What are the Achievements of Government's Efforts Towards DFI?

  • The Ministry of Statistics and Programme Implementation [National Statistical Office (NSO)] conducted a Situation Assessment Survey (SAS) of Agricultural Households in the rural areas of the country.
  • From these surveys, estimated average monthly income per agricultural household as obtained from NSS 70th round (2012-13) and NSS 77th round (2018-19) was calculated as 6426/- and Rs.10,218/- respectively.
  • This means implementation of these schemes have yielded remarkable results towards augmenting the income of the farmers.

 

What would be the Implications of DFI?

  • Sustained high growth: Agriculture engages the largest share of the workforce (45.5%).
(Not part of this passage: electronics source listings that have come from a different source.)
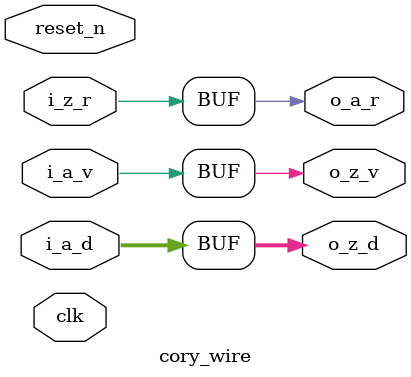
<source format=v>
`ifndef CORY_WIRE
    `define CORY_WIRE

module cory_wire # (
    parameter   N   = 8
) (
    input           clk,

    input           i_a_v,
    input   [N-1:0] i_a_d,
    output          o_a_r,

    output          o_z_v,
    output  [N-1:0] o_z_d,
    input           i_z_r,

    input           reset_n

);

//------------------------------------------------------------------------------

assign  o_z_v   = i_a_v;
assign  o_z_d   = i_a_d;
assign  o_a_r   = i_z_r;

endmodule


`endif

</source>
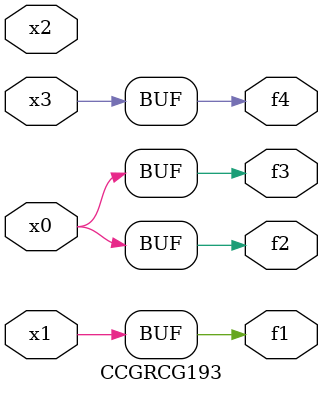
<source format=v>
module CCGRCG193(
	input x0, x1, x2, x3,
	output f1, f2, f3, f4
);
	assign f1 = x1;
	assign f2 = x0;
	assign f3 = x0;
	assign f4 = x3;
endmodule

</source>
So, focusing on agriculture is the right way to ensure long-term high growth of the overall economy.
  • Ensuring food and nutritional security: This becomes very important as India is going to overtake as the most populous country soon.

 

What are the Concerns?

  • Impact of subsidies on environment: Subsidies from fertilisers, power to farm machinery for custom hiring centres, if combined, would easily cross Rs 4 lakh crore per annum.
    • Overuse of fertilisers or pesticides can result in soil degradation, groundwater depletion and other negative environmental impacts.
  • Policies of “implicit taxation” of farmers’ incomes: For example, unloading 2.5 MMT of wheat right now to bring down prices of wheat in mandis, so that the government can buy at MSP, which is lower than the market price.
  • Pro-farmer vs pro-consumer approach: While input subsidies do help raise farmers’ incomes, there could be output trade and marketing policies that suppress farmers’ incomes. For example, the ban on exports of wheat. 

 

Way Ahead:

  • DFI must encompass policies that also protect the basic resources of this planet, say soil, water, air, and biodiversity.
    • Millets, pulses, oilseeds, and much of horticulture could perhaps be given carbon credits to incentivise their cultivation. They consume less water and fertilisers.
  • The CAG should take up the audit of all subsidies given by the Centre and states to examine their outcomes in terms of the incomes of farmers and environmental consequences. 

 

Conclusion

  • The bottom line is that we need innovations in technologies, products, institutions and policies for more diversified high-value agriculture that is also planet friendly.
  • On the question of doubling farmers’ income, we must realise it is going to take time.

 


Q1) What is the Minimum Support Price?

Minimum Support Price (MSP) is the minimum price guaranteed by the government to the farmers for their crops to protect them from market fluctuations and ensure a stable income. It is fixed for various crops based on the recommendations of the Commission for Agricultural Costs and Prices (CACP).

 

Q2) What is KCC?

Kisan Credit Card (KCC) is a government-sponsored scheme in India that provides farmers with a credit card to meet their agricultural credit requirements. It aims to provide timely and adequate credit to farmers to meet their production and investment needs.